За дверью кухни Дэвис хранила запасы крупы. В пять утра, перед тем как отправиться на подвиги, мы с Кеном всегда зачерпывали по пригоршне овса, чтобы продержаться до завтрака.

Дэвис варила превосходную овсянку, благодаря которой, вероятно, и задержалась у нас надолго. Папа, ближе нас к Шотландии на одно поколение, никогда не добавлял сахара, чем неизменно удивлял сыновей.

За гостиной находилась комната, которую вся школа называла детской. Там мы спали, ели, учились, играли с гувернанткой, пока не покинули миссис Бадд, но даже потом, когда мы стали частью школы, детская осталась нашим прибежищем.

Глава 3

1

Несмотря на то что мы до сих пор носили кудри до плеч и одной ногой застряли на домашней половине, мы, несомненно, были частью школы. Один добрый старый джентльмен, в чьи обязанности входило председательствовать на выпускных экзаменах, случайно столкнувшись со мной в гостиной, был так очарован, что на следующий день подарил милому крохе игрушечную лавку мясника – в своем роде отличную игрушку: разделанные туши, весьма натуралистично раскрашенные, живописно свисали с крюков. Что, однако, не помешало мне вскоре получить за контрольную по алгебре, написанную под его не слишком бдительным надзором, девяносто пять баллов из ста.

– Ну, детка, он же не со зла, – утешала меня мама, а папа сказал, что я должен написать доброму старому джентльмену, и я неохотно последовал его совету, подозревая, что даже если кудри отрежут, необходимость в таких письмах не отпадет.

А всего за несколько дней до экзамена из-за внеплановой помывки волос я едва не пропустил собрание школьного дискуссионного клуба, где мы решительно высказались в поддержку иностранной политики лорда Сейлсбери. Поэтому нынче, когда женщины жалуются мне, что убивают в парикмахерских уйму времени, я только ухмыляюсь. Нашли чем удивить!

Мне лишь однажды довелось выступить на собрании клуба. Вечер был посвящен экспромтам: бумажки с именами членов клуба вытягивались из одной шляпы, темы выступления – из другой. Не находя себе места от волнения, я ждал, когда выкликнут мое имя. И дождался.

– Милн Третий.

Милн Третий с дрожащими коленками устремился навстречу судьбе – любая тема представлялась одинаково гибельной.

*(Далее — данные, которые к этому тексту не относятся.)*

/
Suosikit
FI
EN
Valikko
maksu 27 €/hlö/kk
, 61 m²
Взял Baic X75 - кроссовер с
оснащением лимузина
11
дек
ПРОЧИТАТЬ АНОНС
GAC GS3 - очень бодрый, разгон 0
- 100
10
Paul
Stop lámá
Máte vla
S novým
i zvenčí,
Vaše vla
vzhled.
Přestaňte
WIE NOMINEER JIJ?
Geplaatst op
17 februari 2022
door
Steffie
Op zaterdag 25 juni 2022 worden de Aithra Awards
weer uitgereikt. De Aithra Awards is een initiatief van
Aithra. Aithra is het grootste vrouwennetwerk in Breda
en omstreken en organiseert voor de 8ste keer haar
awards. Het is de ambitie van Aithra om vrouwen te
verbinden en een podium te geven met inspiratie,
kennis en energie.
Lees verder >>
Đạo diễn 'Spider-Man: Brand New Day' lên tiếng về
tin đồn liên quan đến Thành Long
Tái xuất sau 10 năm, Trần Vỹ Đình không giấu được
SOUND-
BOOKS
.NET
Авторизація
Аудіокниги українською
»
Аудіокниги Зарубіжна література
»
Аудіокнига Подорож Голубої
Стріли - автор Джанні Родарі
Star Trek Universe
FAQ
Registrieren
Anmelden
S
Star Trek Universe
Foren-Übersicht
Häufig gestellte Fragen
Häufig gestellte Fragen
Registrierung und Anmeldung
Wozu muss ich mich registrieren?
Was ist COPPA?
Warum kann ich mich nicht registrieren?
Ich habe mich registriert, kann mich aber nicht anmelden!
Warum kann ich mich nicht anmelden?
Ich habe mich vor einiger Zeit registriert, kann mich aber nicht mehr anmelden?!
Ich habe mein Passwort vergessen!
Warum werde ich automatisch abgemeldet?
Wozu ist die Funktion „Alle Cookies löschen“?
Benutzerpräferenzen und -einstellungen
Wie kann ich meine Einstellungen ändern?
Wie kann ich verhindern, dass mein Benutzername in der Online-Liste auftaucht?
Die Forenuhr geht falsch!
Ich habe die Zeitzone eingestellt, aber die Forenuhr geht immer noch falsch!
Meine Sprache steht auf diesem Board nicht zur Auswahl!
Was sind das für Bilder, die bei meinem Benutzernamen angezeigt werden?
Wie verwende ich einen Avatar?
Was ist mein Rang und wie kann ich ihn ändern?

Шатаясь, Милн Третий вернулся к своей парте и развернул бумажку: «Гимнастика».

Я онемел, в голове звенела пустота. Сосед по парте, превратно истолковав значение слова «экспромт», прошептал мне:

– Гимнастика укрепляет мышцы.

Сглотнув, я выдавил:

– Гимнафтика укрефляет мыфсы.

И сел. Это была самая краткая из моих публичных речей и по той же причине самая успешная.

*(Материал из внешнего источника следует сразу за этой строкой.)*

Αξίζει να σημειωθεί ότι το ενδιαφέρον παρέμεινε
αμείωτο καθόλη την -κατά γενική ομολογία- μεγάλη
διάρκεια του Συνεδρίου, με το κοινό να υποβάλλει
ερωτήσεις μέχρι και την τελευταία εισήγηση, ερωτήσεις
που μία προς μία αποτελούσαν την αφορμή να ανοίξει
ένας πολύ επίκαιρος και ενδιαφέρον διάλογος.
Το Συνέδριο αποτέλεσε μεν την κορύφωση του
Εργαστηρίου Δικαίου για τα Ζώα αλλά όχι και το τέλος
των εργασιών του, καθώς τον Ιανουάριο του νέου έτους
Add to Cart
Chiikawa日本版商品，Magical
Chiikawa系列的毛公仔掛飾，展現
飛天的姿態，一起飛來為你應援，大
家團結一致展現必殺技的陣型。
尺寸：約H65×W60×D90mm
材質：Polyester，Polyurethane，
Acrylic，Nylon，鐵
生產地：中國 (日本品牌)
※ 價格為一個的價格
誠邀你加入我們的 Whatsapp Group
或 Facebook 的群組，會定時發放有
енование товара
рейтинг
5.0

Некоторое время спустя я принял участие в гимнастических соревнованиях (в юношеском разряде), выиграл приз и (надеюсь) укрепил мышцы. Я также боксировал с другим мальчиком по фамилии Харрис – мы были единственными участниками. Не сомневаюсь, ради того, чтобы улизнуть с ринга, я бы воспользовался любым предлогом, даже нелюбимыми кудрями до плеч. Исход поединка признали ничьей. Харрис неплохо работал правой, Милн ловко уворачивался, как писали в школьной хронике. Вероятно, я просто удрал, а Харрис не сумел меня догнать.